**Exercise objective:**
Please restate word for word the lines of the entries below from the one with "Мини-погрузчик MultiOne принял" to the one with "Ti mostriamo un esempio.", inclusive, and leave out every picture.

━━ Records shown ━━

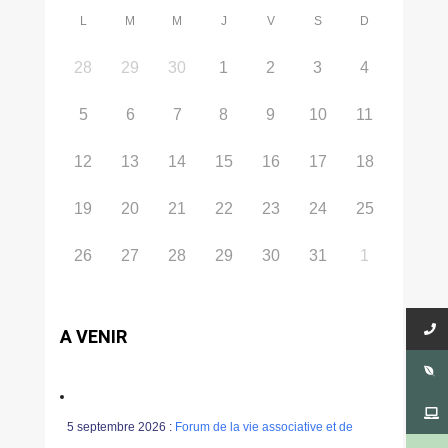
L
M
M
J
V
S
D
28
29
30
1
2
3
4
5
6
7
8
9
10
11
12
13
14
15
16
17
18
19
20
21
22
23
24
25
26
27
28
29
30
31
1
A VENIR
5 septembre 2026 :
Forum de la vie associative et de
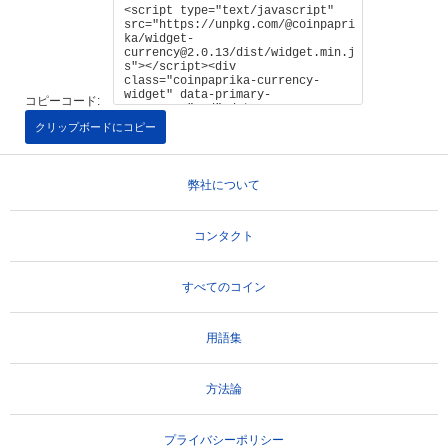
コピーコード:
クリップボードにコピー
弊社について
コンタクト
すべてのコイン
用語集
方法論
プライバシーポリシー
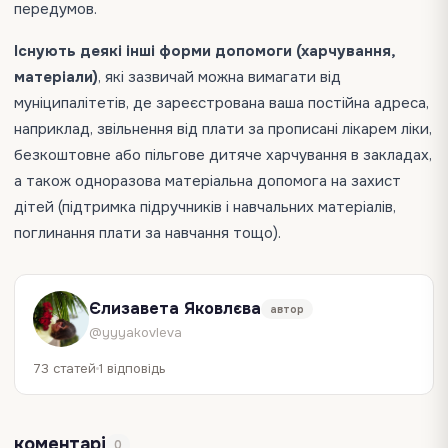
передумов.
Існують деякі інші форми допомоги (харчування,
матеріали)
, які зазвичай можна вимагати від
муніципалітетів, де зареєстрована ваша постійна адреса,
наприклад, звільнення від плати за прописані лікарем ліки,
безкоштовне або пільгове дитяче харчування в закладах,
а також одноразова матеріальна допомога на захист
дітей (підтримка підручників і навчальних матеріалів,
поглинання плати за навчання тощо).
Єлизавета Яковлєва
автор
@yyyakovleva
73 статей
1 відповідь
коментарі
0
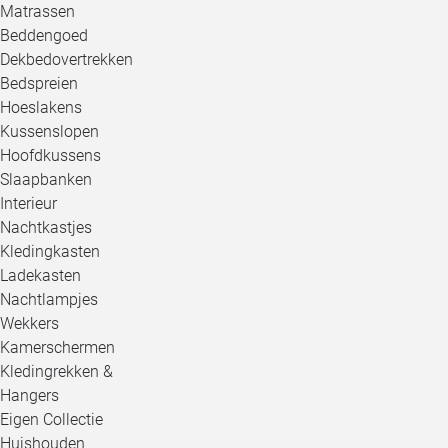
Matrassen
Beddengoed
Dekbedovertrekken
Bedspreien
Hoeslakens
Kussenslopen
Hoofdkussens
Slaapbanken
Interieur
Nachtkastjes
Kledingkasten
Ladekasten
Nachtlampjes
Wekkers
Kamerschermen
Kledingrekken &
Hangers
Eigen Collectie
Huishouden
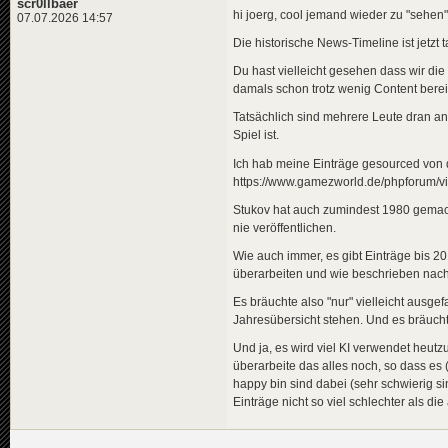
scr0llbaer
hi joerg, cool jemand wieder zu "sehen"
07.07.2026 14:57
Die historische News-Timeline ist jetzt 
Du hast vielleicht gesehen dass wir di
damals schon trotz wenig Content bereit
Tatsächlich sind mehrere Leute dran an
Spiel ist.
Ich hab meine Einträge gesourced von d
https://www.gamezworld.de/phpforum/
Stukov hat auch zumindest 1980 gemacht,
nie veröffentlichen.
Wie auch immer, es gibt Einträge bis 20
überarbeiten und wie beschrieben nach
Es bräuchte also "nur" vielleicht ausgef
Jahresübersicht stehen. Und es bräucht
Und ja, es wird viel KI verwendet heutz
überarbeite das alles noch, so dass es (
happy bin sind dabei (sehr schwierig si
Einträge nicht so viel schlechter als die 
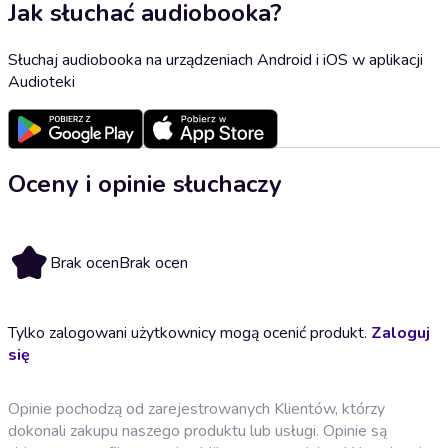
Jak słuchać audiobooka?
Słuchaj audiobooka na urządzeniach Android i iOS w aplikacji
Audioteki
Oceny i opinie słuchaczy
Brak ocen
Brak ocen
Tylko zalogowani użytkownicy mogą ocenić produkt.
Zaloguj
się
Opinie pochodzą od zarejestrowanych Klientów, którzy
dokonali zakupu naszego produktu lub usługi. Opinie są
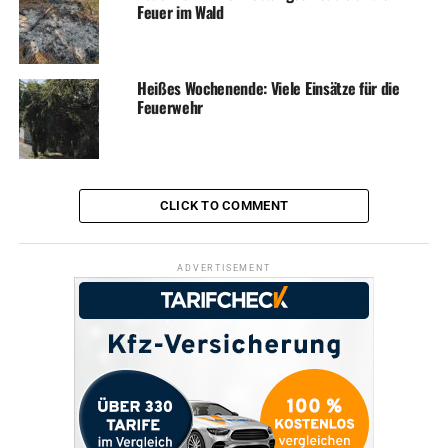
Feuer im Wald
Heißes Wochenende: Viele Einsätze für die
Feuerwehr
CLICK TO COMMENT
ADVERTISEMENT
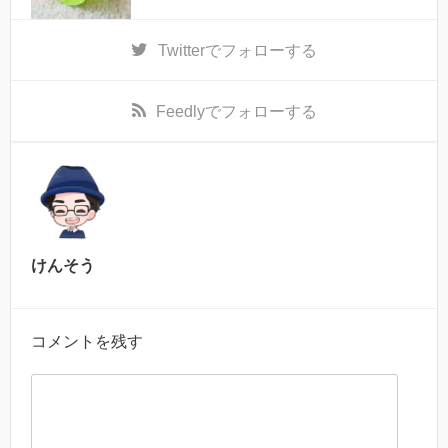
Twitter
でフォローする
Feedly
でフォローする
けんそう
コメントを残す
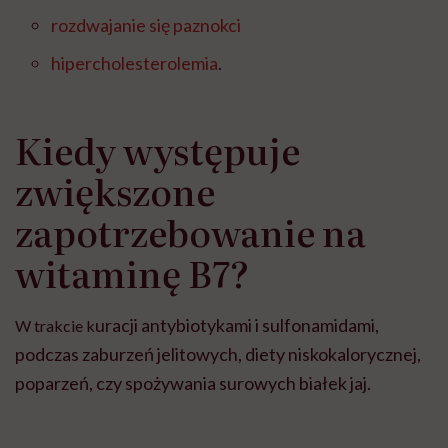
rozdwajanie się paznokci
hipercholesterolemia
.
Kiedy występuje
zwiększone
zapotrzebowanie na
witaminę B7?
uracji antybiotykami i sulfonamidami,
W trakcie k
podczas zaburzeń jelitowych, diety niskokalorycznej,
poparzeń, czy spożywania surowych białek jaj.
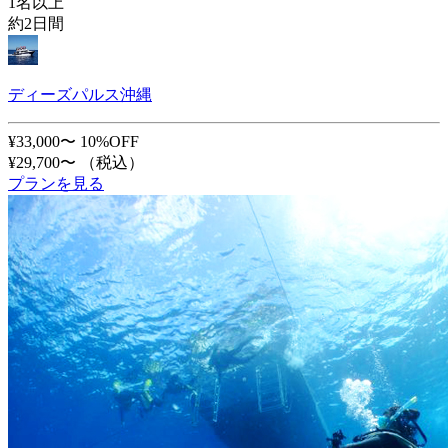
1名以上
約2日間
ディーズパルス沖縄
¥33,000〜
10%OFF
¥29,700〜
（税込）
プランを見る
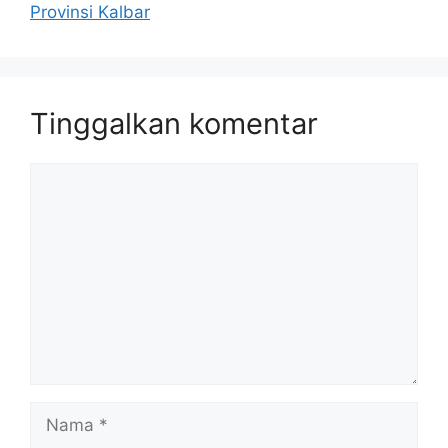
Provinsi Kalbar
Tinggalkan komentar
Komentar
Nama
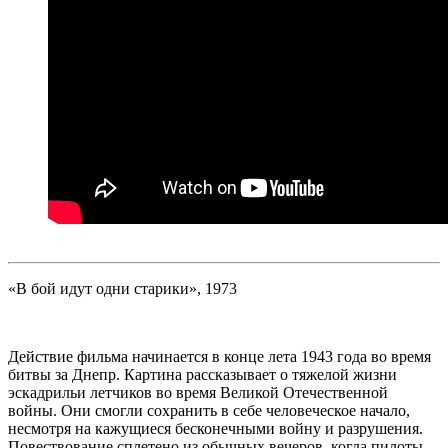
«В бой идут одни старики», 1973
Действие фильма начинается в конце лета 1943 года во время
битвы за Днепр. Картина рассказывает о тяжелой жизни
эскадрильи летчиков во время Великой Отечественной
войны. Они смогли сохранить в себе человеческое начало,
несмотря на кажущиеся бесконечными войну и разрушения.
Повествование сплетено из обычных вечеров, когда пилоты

━━━
━━ Records shown ━━

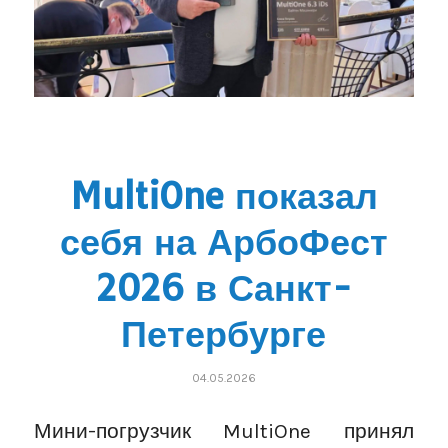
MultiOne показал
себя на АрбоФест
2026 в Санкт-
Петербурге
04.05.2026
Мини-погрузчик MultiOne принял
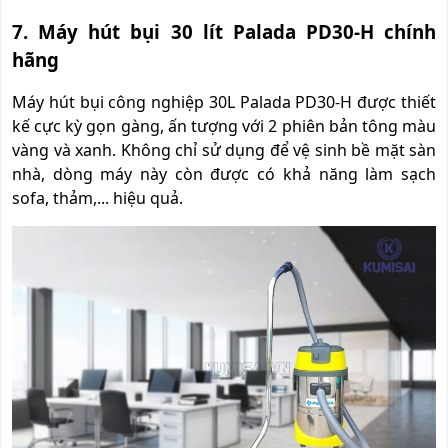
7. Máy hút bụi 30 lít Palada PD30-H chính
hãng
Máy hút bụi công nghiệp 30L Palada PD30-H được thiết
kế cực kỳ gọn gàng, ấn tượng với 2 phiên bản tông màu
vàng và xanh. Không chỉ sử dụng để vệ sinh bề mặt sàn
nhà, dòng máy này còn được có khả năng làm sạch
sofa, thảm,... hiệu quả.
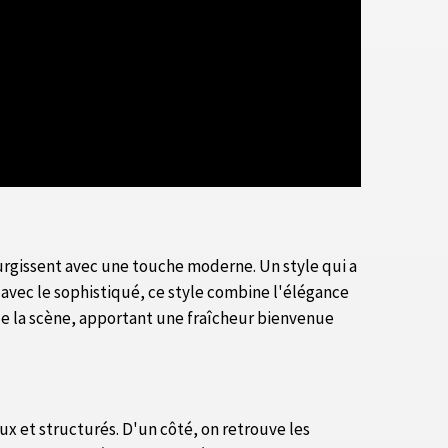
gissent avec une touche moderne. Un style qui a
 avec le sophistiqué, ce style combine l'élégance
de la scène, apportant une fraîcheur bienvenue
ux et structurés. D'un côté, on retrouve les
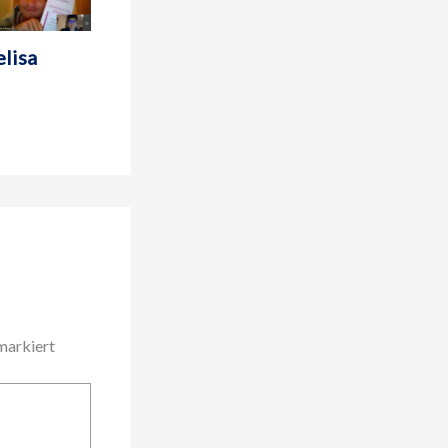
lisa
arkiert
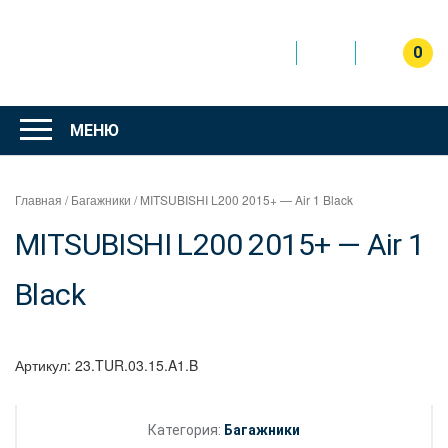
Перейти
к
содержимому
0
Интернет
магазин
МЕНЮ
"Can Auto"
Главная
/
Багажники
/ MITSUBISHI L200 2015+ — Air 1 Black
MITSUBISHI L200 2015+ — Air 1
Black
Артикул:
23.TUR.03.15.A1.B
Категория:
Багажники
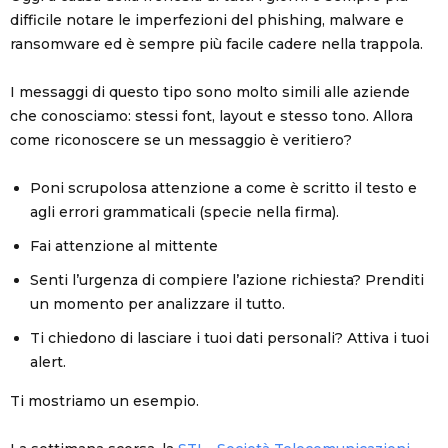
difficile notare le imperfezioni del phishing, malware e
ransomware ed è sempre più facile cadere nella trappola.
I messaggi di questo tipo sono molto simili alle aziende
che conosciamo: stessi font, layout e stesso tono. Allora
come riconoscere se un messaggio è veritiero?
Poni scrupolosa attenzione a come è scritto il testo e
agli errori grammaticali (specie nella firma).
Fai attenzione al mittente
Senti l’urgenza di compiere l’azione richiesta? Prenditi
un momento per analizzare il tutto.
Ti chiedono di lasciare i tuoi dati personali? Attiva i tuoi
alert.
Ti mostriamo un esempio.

━━━
━━ Records shown ━━

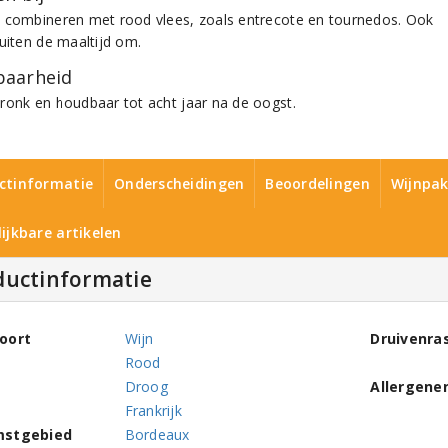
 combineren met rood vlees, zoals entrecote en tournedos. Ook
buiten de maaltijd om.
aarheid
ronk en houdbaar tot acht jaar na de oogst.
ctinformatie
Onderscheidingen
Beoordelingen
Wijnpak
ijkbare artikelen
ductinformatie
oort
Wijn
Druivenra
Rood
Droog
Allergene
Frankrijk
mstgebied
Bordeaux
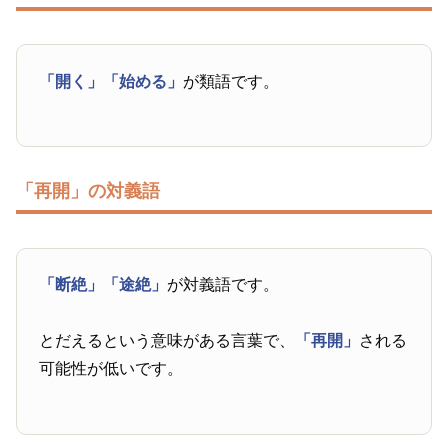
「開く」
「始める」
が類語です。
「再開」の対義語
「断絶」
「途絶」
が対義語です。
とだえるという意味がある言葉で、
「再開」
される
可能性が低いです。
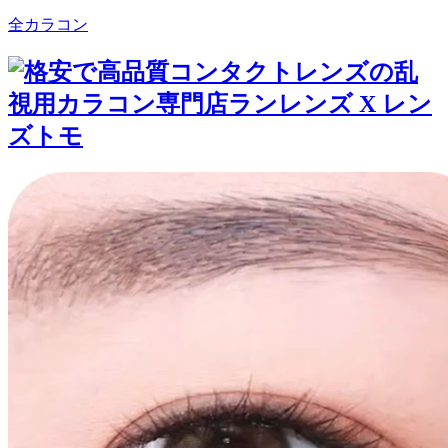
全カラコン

━━━

**Written answer:**
Мини-погрузчик MultiOne принял
7. Máy hút bụi 30 lít Palada PD30-H chính
hãng
Máy hút bụi công nghiệp 30L Palada PD30-H được thiết
kế cực kỳ gọn gàng, ấn tượng với 2 phiên bản tông màu
vàng và xanh. Không chỉ sử dụng để vệ sinh bề mặt sàn
nhà, dòng máy này còn được có khả năng làm sạch
sofa, thảm,... hiệu quả.
gissent avec une touche moderne. Un style qui a
 avec le sophistiqué, ce style combine l'élégance
de la scène, apportant une fraîcheur bienvenue
ux et structurés. D'un côté, on retrouve les
lisa
arkiert
Перейти
к
содержимому
0
Интернет
магазин
МЕНЮ
"Can Auto"
Главная
/
Багажники
/ MITSUBISHI L200 2015+ — Air 1 Black
MITSUBISHI L200 2015+ — Air 1
Black
Артикул:
23.TUR.03.15.A1.B
Категория:
Багажники
difficile notare le imperfezioni del phishing, malware e
ransomware ed è sempre più facile cadere nella trappola.
I messaggi di questo tipo sono molto simili alle aziende
che conosciamo: stessi font, layout e stesso tono. Allora
come riconoscere se un messaggio è veritiero?
Poni scrupolosa attenzione a come è scritto il testo e
agli errori grammaticali (specie nella firma).
Fai attenzione al mittente
Senti l’urgenza di compiere l’azione richiesta? Prenditi
un momento per analizzare il tutto.
Ti chiedono di lasciare i tuoi dati personali? Attiva i tuoi
alert.
Ti mostriamo un esempio.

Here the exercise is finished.